Norway’s sovereign wealth fund has rejected the idea that remuneration committees should oversee pay across all employees in a company rather than only the board.
Norges Bank Investment Management (NBIM) made the remarks to the Financial Reporting Council (FRC) in a letter responding to a consultation on a revision of the UK’s corporate governance code.
NBIM said that a belief in the “differing” roles of board and management meant that employee pay should remain an operational issue.
NBIM said: “…we note that some of the proposed changes may blur the division of responsibilities, in particular having the remuneration committee of the board oversee all pay structures throughout the company. We believe that operational tasks should remain the responsibility of the management rather than the board.”
NBIM is the investment management division of the Norwegian Central Bank, which invests the country’s oil wealth through the Government Pension Fund Global. It has £50.7bn in equity assets under management.
Broader remco responsibilities
The FRC’s revised code would entail broader responsibilities for the remuneration committee. Proposed new wording says: “The board should exercise independent judgement and discretion when approving remuneration outcomes, taking account of company and individual performance, and wider circumstances. No director should be involved in deciding his or her own remuneration outcome.”

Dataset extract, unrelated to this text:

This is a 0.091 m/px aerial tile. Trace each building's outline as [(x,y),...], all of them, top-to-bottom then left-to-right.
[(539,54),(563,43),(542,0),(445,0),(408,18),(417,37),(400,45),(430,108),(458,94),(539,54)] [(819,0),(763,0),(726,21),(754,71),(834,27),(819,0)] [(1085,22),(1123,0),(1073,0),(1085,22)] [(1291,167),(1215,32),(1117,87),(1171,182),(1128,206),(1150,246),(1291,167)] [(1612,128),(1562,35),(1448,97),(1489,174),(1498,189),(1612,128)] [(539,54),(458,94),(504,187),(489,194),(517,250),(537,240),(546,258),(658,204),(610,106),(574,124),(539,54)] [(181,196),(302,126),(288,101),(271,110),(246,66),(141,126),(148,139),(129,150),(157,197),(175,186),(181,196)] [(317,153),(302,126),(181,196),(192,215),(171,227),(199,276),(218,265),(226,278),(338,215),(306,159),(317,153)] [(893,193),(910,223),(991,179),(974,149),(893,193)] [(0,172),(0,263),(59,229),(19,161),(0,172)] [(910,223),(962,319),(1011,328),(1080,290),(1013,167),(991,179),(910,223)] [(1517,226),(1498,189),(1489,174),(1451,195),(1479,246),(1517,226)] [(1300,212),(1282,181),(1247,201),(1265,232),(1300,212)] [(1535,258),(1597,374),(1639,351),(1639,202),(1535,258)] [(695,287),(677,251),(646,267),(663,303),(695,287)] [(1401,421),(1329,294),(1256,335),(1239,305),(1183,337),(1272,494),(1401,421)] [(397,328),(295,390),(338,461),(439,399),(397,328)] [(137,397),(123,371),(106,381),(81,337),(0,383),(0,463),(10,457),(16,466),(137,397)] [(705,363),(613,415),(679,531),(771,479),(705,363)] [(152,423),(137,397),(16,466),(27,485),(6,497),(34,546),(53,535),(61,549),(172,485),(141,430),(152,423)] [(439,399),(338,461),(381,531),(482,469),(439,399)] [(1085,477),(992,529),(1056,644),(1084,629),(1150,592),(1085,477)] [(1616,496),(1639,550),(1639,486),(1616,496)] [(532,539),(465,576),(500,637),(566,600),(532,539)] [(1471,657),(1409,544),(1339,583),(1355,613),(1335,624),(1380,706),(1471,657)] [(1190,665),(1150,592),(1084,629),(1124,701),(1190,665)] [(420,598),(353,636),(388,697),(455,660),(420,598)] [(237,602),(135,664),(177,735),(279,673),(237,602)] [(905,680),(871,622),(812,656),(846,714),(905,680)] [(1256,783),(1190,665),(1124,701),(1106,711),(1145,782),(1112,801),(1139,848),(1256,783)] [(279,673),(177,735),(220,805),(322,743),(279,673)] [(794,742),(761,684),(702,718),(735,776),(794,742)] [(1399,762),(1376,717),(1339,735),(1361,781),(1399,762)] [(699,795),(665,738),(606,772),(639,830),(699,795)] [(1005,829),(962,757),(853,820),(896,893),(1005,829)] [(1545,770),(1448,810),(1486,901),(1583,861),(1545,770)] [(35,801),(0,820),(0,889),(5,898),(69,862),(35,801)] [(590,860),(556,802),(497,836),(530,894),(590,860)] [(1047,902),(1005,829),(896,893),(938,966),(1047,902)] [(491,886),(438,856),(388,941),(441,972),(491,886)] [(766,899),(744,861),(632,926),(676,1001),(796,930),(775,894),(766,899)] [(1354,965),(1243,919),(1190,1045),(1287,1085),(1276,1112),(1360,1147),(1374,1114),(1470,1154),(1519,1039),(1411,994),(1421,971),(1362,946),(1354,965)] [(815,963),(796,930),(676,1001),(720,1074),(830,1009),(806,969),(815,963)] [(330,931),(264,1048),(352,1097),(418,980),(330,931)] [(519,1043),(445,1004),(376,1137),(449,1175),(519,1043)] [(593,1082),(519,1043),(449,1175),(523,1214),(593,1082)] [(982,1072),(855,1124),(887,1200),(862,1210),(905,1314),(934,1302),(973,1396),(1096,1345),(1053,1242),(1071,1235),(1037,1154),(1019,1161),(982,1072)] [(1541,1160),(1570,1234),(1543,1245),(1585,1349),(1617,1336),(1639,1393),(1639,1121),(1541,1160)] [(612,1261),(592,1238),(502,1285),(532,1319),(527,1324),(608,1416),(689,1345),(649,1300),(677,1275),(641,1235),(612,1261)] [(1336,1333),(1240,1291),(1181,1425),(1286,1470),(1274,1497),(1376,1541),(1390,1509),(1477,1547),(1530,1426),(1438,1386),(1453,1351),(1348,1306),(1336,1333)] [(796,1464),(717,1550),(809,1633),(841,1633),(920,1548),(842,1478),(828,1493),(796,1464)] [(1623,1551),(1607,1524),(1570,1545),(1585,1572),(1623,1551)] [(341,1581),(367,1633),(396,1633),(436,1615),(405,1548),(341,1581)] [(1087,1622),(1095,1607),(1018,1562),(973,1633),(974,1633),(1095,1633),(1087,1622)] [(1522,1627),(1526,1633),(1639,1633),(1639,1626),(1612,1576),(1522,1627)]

NBIM also wants to see executives hold incentive equity for a minimum of five years and the end of long-term incentive plans (LTIPs).
NBIM backed the five-year minimum holding period for equity remuneration proposed in the code, and welcomed the idea that longer periods, even post-employment, may be appropriate.
But NBIM took aim at LTIPs, suggesting that longer term lock-ins meant remuneration committees could do away with “performance conditions for long-term shareholding”.
The letter said: “It is our view that long-term shareholding will better align CEO and shareholder interests than so-called long-term incentive plans with performance conditions.
“Substantial long-term equity exposure reinforces the intrinsic motivation of the CEO to succeed and contribute. It removes the distractions embedded in the design of many of the current incentive plans.”
NBIM offered caution on the definition of “independence” for directors. It said that provision in the code on independence should work as “flags rather than strict requirements”.